I reckon that, sad though they look next to the new ones, only the fact that we built those two stands at the turn of the seventies saved us from the ghastly prospect of a move to the outskirts of town, with a soulless ground with a highest bidder name. For that, we should be grateful. One of the good things about Burnley is that the ground is at the heart of the town, mere minutes away from public transport, non-franchised food establishments and proper pubs. Another good thing is the name, Turf Moor: simple, plain, redolent, known to all. Muck about with that at your peril. It is good that those things have not been endangered; Stoke had the longest tenure at their ground of any league club, yet have now sold out cheaply by moving to a horrid new place, which, due to a basic error at the planning stage, is unfortunately still in Stoke. We’re now the second longest, edged out only by Preston, who let you sit on Tom Finney’s face, and so look like staying.

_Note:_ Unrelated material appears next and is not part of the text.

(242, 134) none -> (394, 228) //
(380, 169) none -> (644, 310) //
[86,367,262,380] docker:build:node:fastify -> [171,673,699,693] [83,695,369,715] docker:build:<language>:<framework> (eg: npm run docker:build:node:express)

I suppose if we had had to move to comply with the Taylor report we wouldn't have got round to giving the ground a name yet, preferring to wait for a sponsor who might never come. It remains a disgrace that our new stands lack real names. As an infrequent visitor, these arbitrary labels do not help me find my bearings, and I always forget to bring my compass. The club should show guts and name the stands now, regardless of commercial considerations. After twice standing silent for Princess Diana, it is still shameful that no part of the ground bears the name of Harry Potts. Other clubs are not so careless with their legends. If sponsorship is desired so be it, but give the stands names and make clear that it is a condition of sponsorship that those names remain. I’m even sceptical about whether sponsorship is actually necessary. I don’t know how much money it might raise, but it cannot be a crucial amount, because we have managed without it the last year. Football lasted over a hundred years before everyone decided you needed to stoop to such tawdry levels to get by.

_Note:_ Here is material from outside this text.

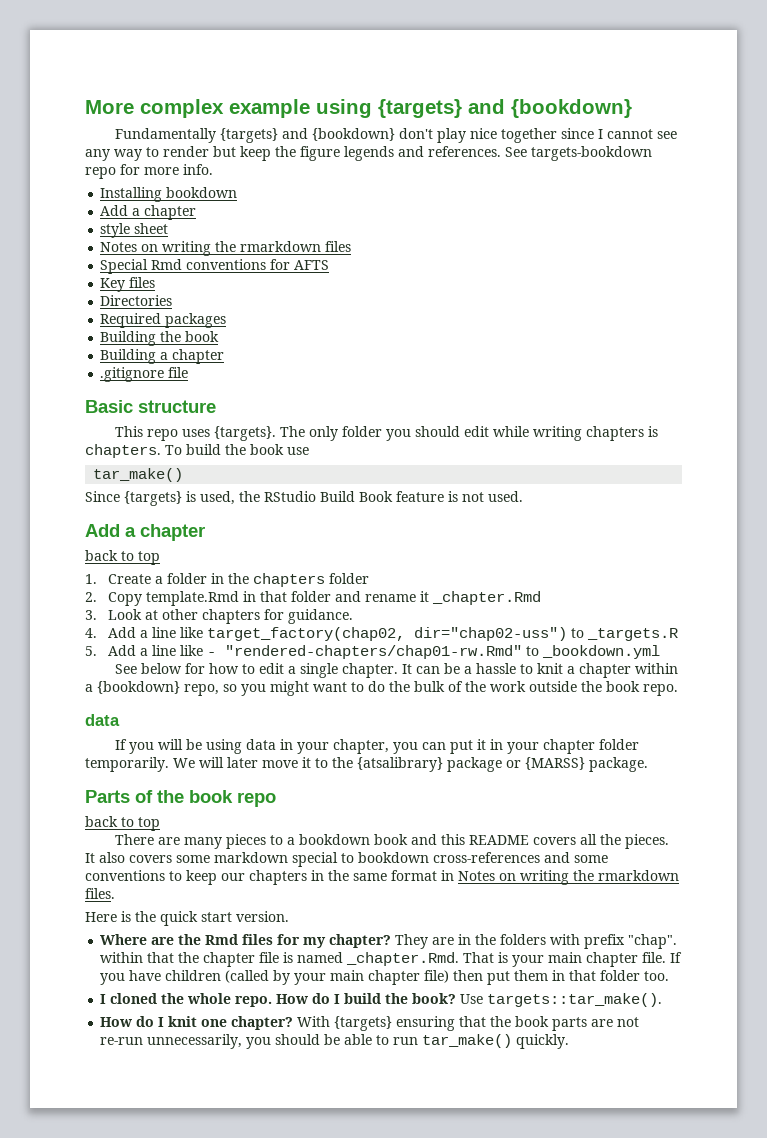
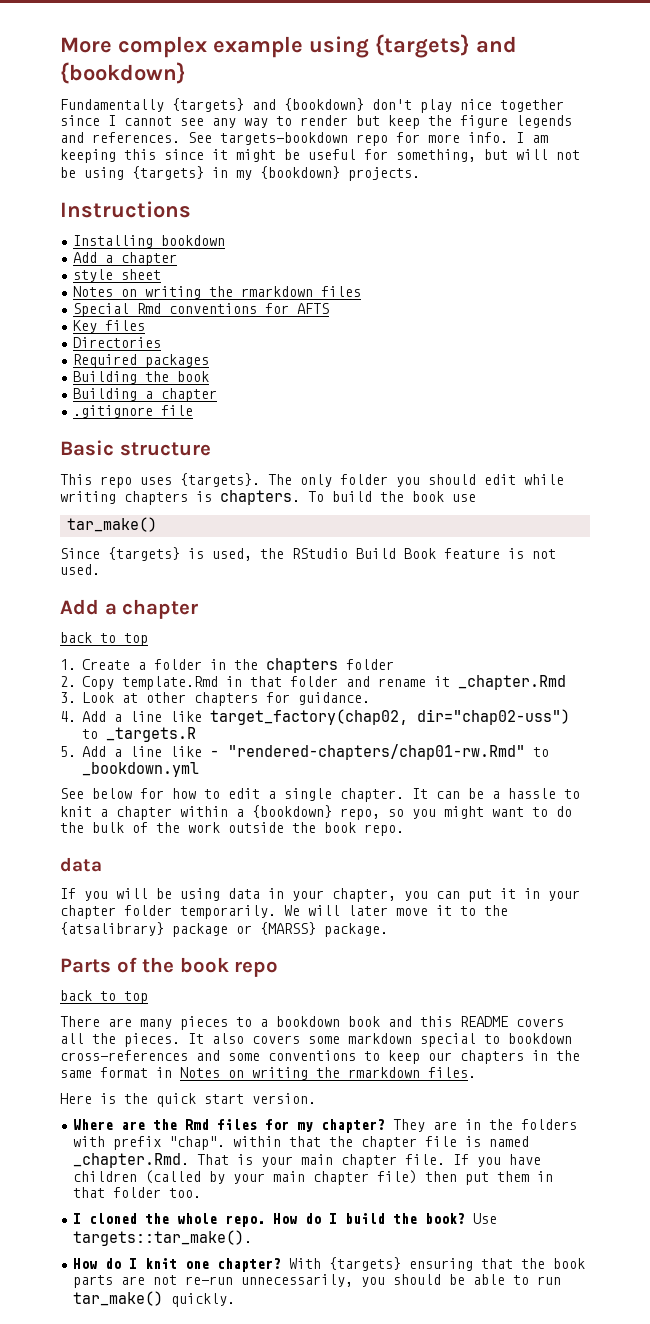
(213, 169) none -> [516,132,548,143] [60,149,580,163] [60,166,420,181] [60,201,191,218] I am keeping this since it might be useful for something, but will not be using {targets} in my {bookdown} projects. // Instructions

Oh well, at least we can be grateful that our own ground does not yet boast a Universal Bicycles Stand, or indeed an Amersham and Wycombe College Stand (Wycombe), a Findus Stand (Grimsby) or a Charlie Brown’s Stand (Pulse Stadium, now with some other stupid name). Let’s take this opportunity to lord it over these clubs and revel in a small moment of superiority, as you have to when most teams are above you and your season is falling apart because you goalscorer’s just been taken away for no good reason and your central defenders are apparently allergic to footballs. Crumb of comfort, anyone?